═════ Source data ═════
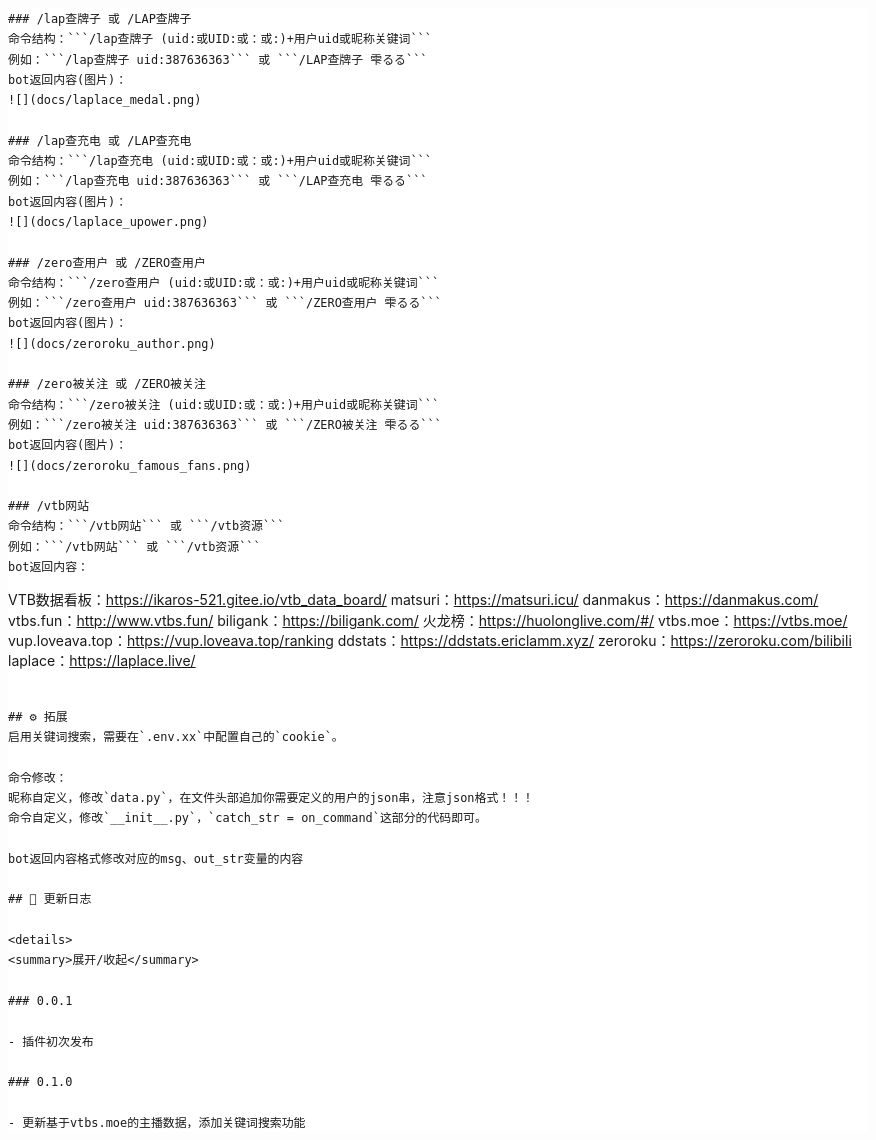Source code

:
 ```
### /lap查牌子 或 /LAP查牌子
命令结构：```/lap查牌子 (uid:或UID:或：或:)+用户uid或昵称关键词```  
例如：```/lap查牌子 uid:387636363``` 或 ```/LAP查牌子 雫るる```  
bot返回内容(图片)：  
![](docs/laplace_medal.png)

### /lap查充电 或 /LAP查充电
命令结构：```/lap查充电 (uid:或UID:或：或:)+用户uid或昵称关键词```  
例如：```/lap查充电 uid:387636363``` 或 ```/LAP查充电 雫るる```  
bot返回内容(图片)：  
![](docs/laplace_upower.png)

### /zero查用户 或 /ZERO查用户
命令结构：```/zero查用户 (uid:或UID:或：或:)+用户uid或昵称关键词```  
例如：```/zero查用户 uid:387636363``` 或 ```/ZERO查用户 雫るる```  
bot返回内容(图片)：  
![](docs/zeroroku_author.png)

### /zero被关注 或 /ZERO被关注
命令结构：```/zero被关注 (uid:或UID:或：或:)+用户uid或昵称关键词```  
例如：```/zero被关注 uid:387636363``` 或 ```/ZERO被关注 雫るる```  
bot返回内容(图片)：  
![](docs/zeroroku_famous_fans.png)

### /vtb网站
命令结构：```/vtb网站``` 或 ```/vtb资源```  
例如：```/vtb网站``` 或 ```/vtb资源```  
bot返回内容：  
```
VTB数据看板：https://ikaros-521.gitee.io/vtb_data_board/
matsuri：https://matsuri.icu/
danmakus：https://danmakus.com/
vtbs.fun：http://www.vtbs.fun/
biligank：https://biligank.com/
火龙榜：https://huolonglive.com/#/
vtbs.moe：https://vtbs.moe/
vup.loveava.top：https://vup.loveava.top/ranking
ddstats：https://ddstats.ericlamm.xyz/
zeroroku：https://zeroroku.com/bilibili
laplace：https://laplace.live/
```

## ⚙ 拓展
启用关键词搜索，需要在`.env.xx`中配置自己的`cookie`。

命令修改：  
昵称自定义，修改`data.py`，在文件头部追加你需要定义的用户的json串，注意json格式！！！  
命令自定义，修改`__init__.py`，`catch_str = on_command`这部分的代码即可。  

bot返回内容格式修改对应的msg、out_str变量的内容  

## 📝 更新日志

<details>
<summary>展开/收起</summary>

### 0.0.1

- 插件初次发布

### 0.1.0

- 更新基于vtbs.moe的主播数据，添加关键词搜索功能
```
═════
Action item:
Scan the records above, then copy out each line that mentions "docs".

Solution:
![](docs/laplace_medal.png)
![](docs/laplace_upower.png)
![](docs/zeroroku_author.png)
![](docs/zeroroku_famous_fans.png)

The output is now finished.